Rapidamente, um segurança reagiu ao protesto, tentando retirar a faixa das mãos dos ativistas e os panfletos que estavam colados. "São ambientalistas a colar papéis na parede?", reagiam algumas pessoas que se encontravam noutra porta do edifício. Os ativistas não mostraram resistência à repressão do segurança e decidiram deixar o local passados poucos minutos. A polícia foi chamada ao local, mas o protesto já tinha desmobilizado.
Teresa Santos, bióloga e membro do movimento, afirma que a inação governamental "não é um problema de agora, é um problema sistémico", alertando que contribuí para uma trajetória preocupante e sem retorno. "Os governos a nível mundial são reféns dos interesses económicos das indústrias fósseis e tem-se mostrado incapazes de tomar medidas que enfrentem verdadeiramente a crise climática. Os verdadeiros radicais são mesmo as indústrias fósseis e os governos que nos estão a levar para o abismo". defende.
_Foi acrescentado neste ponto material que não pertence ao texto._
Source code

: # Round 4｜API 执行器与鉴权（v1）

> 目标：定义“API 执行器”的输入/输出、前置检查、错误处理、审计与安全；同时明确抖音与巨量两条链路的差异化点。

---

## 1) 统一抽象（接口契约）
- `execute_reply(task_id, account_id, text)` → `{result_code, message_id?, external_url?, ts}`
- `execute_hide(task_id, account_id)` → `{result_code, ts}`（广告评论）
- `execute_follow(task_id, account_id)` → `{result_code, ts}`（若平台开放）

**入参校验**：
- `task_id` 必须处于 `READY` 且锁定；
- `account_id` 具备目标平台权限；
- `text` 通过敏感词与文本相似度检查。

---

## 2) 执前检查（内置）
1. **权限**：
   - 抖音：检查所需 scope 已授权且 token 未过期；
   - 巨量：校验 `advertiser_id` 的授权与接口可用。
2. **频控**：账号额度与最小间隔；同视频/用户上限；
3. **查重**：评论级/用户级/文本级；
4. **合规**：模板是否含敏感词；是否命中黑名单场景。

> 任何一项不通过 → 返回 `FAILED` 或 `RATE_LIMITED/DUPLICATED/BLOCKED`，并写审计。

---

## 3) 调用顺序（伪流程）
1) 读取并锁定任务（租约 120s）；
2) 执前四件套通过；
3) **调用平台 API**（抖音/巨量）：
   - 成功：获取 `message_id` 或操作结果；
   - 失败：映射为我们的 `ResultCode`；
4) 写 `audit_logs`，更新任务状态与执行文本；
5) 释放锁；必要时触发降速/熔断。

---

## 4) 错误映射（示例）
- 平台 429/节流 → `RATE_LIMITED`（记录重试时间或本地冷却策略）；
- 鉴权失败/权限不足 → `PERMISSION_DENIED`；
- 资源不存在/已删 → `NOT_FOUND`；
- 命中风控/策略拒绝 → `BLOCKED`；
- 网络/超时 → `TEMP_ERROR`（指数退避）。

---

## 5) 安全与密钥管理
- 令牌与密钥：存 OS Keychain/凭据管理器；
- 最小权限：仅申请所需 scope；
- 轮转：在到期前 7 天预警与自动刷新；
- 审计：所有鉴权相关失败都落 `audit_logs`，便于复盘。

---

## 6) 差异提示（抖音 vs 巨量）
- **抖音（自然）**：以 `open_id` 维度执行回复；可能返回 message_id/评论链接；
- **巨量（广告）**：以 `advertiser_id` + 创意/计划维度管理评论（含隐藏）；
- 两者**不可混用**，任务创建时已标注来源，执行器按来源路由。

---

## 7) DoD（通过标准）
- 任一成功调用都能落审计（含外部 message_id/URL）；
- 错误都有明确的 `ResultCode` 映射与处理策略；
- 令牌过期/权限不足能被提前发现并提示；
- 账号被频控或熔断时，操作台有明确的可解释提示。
Em Portugal, os ativistas acusam o Estado de "greenwashing" por avançar com projetos para explorar o uso de hidrogénio e receber mais gás natural ao invés de investir nas energias renováveis de forma a garantir que a eletricidade utilizada no país provenha a 100% destas fontes. "É assustador quando nós sabemos que querem duplicar, já para o ano ou daqui a dois anos, a quantidade de gás fóssil recebido para usar em Portugal", sublinha Hugo Paz, ativista do coletivo. Ainda assim, o jovem diz ter esperança na mobilização da sociedade civil, em que "há cada vez mais pessoas a imaginar como é que pode ser um mundo melhor, em que o desenvolvimento não é igual ao crescimento económico".
"A tentativa de limitar abaixo a temperatura global para 1,5ºC até ao final deste século não é um objetivo, é um limite. A partir daí, é cada vez mais provável que tenhamos um colapso da sociedade. Se atualmente, nos 1,2ºC graus, assistimos a secas extremas na Península Ibérica e os problemas que traz à agricultura, como é que num mundo a 1,5, a 2 ou a 3ºC será possível alimentar as pessoas?", atira a bióloga. "Se a comunidade científica tivesse sido ouvida desde o primeiro dia, talvez não tivéssemos chegado a este ponto", resume a bióloga.
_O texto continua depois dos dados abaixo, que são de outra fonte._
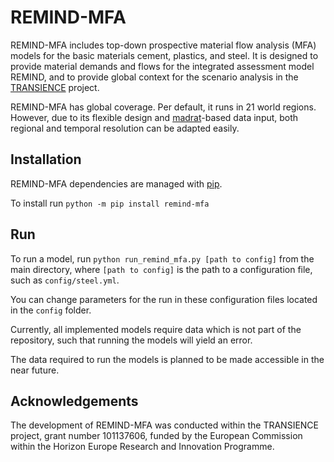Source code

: # REMIND-MFA

REMIND-MFA includes top-down prospective material flow analysis (MFA) models for the basic materials cement, plastics, and steel.
It is designed to provide material demands and flows for the integrated assessment model REMIND, and to provide global context for the scenario analysis in the [TRANSIENCE](https://www.transience.eu/) project.

REMIND-MFA has global coverage. Per default, it runs in 21 world regions. However, due to its flexible design and [madrat](https://github.com/pik-piam/madrat)-based data input, both regional and temporal resolution can be adapted easily.

## Installation

REMIND-MFA dependencies are managed with [pip](https://pypi.org/project/pip/).

To install run `python -m pip install remind-mfa`

## Run

To run a model, run `python run_remind_mfa.py [path to config]` from the main directory, where `[path to config]` is the path to a configuration file, such as `config/steel.yml`.

You can change parameters for the run in these configuration files located in the `config` folder.

Currently, all implemented models require data which is not part of the repository, such that running the models will yield an error.

The data required to run the models is planned to be made accessible in the near future.

## Acknowledgements

The development of REMIND-MFA was conducted within the TRANSIENCE project, grant number 101137606, funded by the European Commission within the Horizon Europe Research and Innovation Programme.
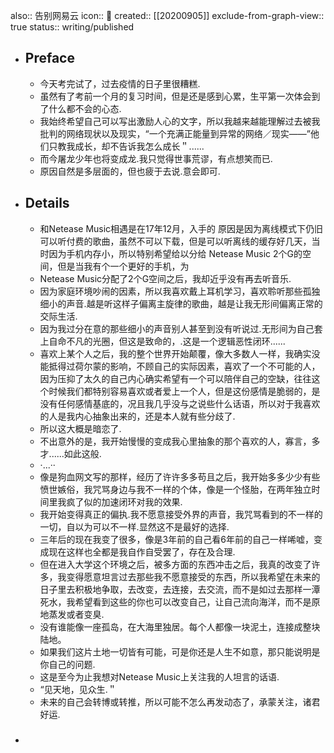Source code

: also:: 告别网易云
icon:: 📝
created:: [[20200905]]
exclude-from-graph-view:: true
status:: writing/published

- ## Preface
  - 今天考完试了，过去疫情的日子里很糟糕.
  - 虽然有了考前一个月的复习时间，但是还是感到心累，生平第一次体会到了什么都不会的心态.
  - 我始终希望自己可以写出激励人心的文字，所以我越来越能理解过去被我批判的网络现状以及现实，“一个充满正能量到异常的网络／现实——”他们只教我成长，却不告诉我怎么成长＂......
  - 而今屠龙少年也将变成龙.我只觉得世事荒谬，有点想笑而已.
  - 原因自然是多层面的，但也疲于去说.意会即可.
- ## Details
  - 和Netease Music相遇是在17年12月，入手的 原因是因为离线模式下仍旧可以听付费的歌曲，虽然不可以下载，但是可以听离线的缓存好几天，当时因为手机内存小，所以特别希望给以分给 Netease Music 2个G的空间，但是当我有个一个更好的手机，为
  - Netease Music分配了2个G空间之后，我却近乎没有再去听音乐.
  - 因为家庭环境吵闹的因素，所以我喜欢戴上耳机学习，喜欢聆听那些孤独细小的声音.越是听这样子偏离主旋律的歌曲，越是让我无形间偏离正常的交际生活.
  - 因为我过分在意的那些细小的声音别人甚至到没有听说过.无形间为自己套上自命不凡的光圈，但这是致命的，.这是一个逻辑恶性闭环......
  - 喜欢上某个人之后，我的整个世界开始颠覆，像大多数人一样，我确实没能抵得过荷尔蒙的影响，不顾自己的实际因素，喜欢了一个不可能的人，因为压抑了太久的自己内心确实希望有一个可以陪伴自己的空缺，往往这个时候我们都特别容易喜欢或者爱上一个人，但是这份感情是脆弱的，是没有任何感情基底的，况且我几乎没与之说些什么话语，所以对于我喜欢的人是我内心抽象出来的，还是本人就有些分歧了.
  - 所以这大概是暗恋了.
  - 不出意外的是，我开始慢慢的变成我心里抽象的那个喜欢的人，寡言，多才......如此这般.
  - ·...··
  - 像是狗血网文写的那样，经历了许许多多苟且之后，我开始多多少少有些愤世嫉俗，我咒骂身边与我不一样的个体，像是一个怪胎，在两年独立时间里我疯了似的加速闭环对我的效果.
  - 我开始变得真正的偏执.我不愿意接受外界的声音，我咒骂看到的不一样的一切，自以为可以不一样.显然这不是最好的选择.
  - 三年后的现在我变了很多，像是3年前的自己看6年前的自己一样唏嘘，变成现在这样也全都是我自作自受罢了，存在及合理.
  - 但在进入大学这个环境之后，被多方面的东西冲击之后，我真的改变了许多，我变得愿意坦言过去那些我不愿意接受的东西，所以我希望在未来的日子里去积极地争取，去改变，去连接，去交流，而不是如过去那样一潭死水，我希望看到这些的你也可以改变自己，让自己流向海洋，而不是原地蒸发或者变臭.
  - 没有谁能像一座孤岛，在大海里独居。每个人都像一块泥土，连接成整块陆地。
  - 如果我们这片土地一切皆有可能，可是你还是人生不如意，那只能说明是你自己的问题.
  - 这是至今为止我想对Netease Music上关注我的人坦言的话语.
  - “见天地，见众生.＂
  - 未来的自己会转博或转推，所以可能不怎么再发动态了，承蒙关注，诸君好运.
- ###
Cristiano, um dos membros do coletivo que participou na ação desta manhã, recorda que há décadas que a ciência tem sido clara sobre a crise climática e os seus impactos, justificando que a falta de inação não é sinónimo de falta de informação sobre o problema. "Desde o início das COP [Cimeira das Nações Unidas sobre Alterações Climáticas] que grande parte dos governos são confrontados com a ciência e com os relatórios do IPCC [Painel Intergovernamental para as Alterações Climáticas] que têm de ler e aprovar. Os governos têm é receio de tomar medidas radicais e, até, dizer a verdade à própria população", defendeu o médico e cientista na área da saúde. "O problema é que os governos pensam nos ciclos eleitoras de quatro anos e nós temos que pensar em gerações. Os nossos filhos, pelo menos os mais novos, com a esperança média de vida atual, vão chegar a 2100. É esse o horizonte que nós temos em conta", advertiu.
Esta ação está inserida na campanha "Parar o Gás" e respondeu também ao apelo internacional da campanha "The Science Is Clear" ("A Ciência é Clara", em português). Durante esta quarta-feira, mais de 1000 cientistas e ativistas do movimento vão juntar-se a ações diretas em vários países do mundo para denunciar a inação governamental no combate às alterações climáticas face aos múltiplos avisos da comunidade científica, em especial do último relatório do IPCC que visa a necessidade de se reduzir drasticamente as emissões de gases com efeito de estufa.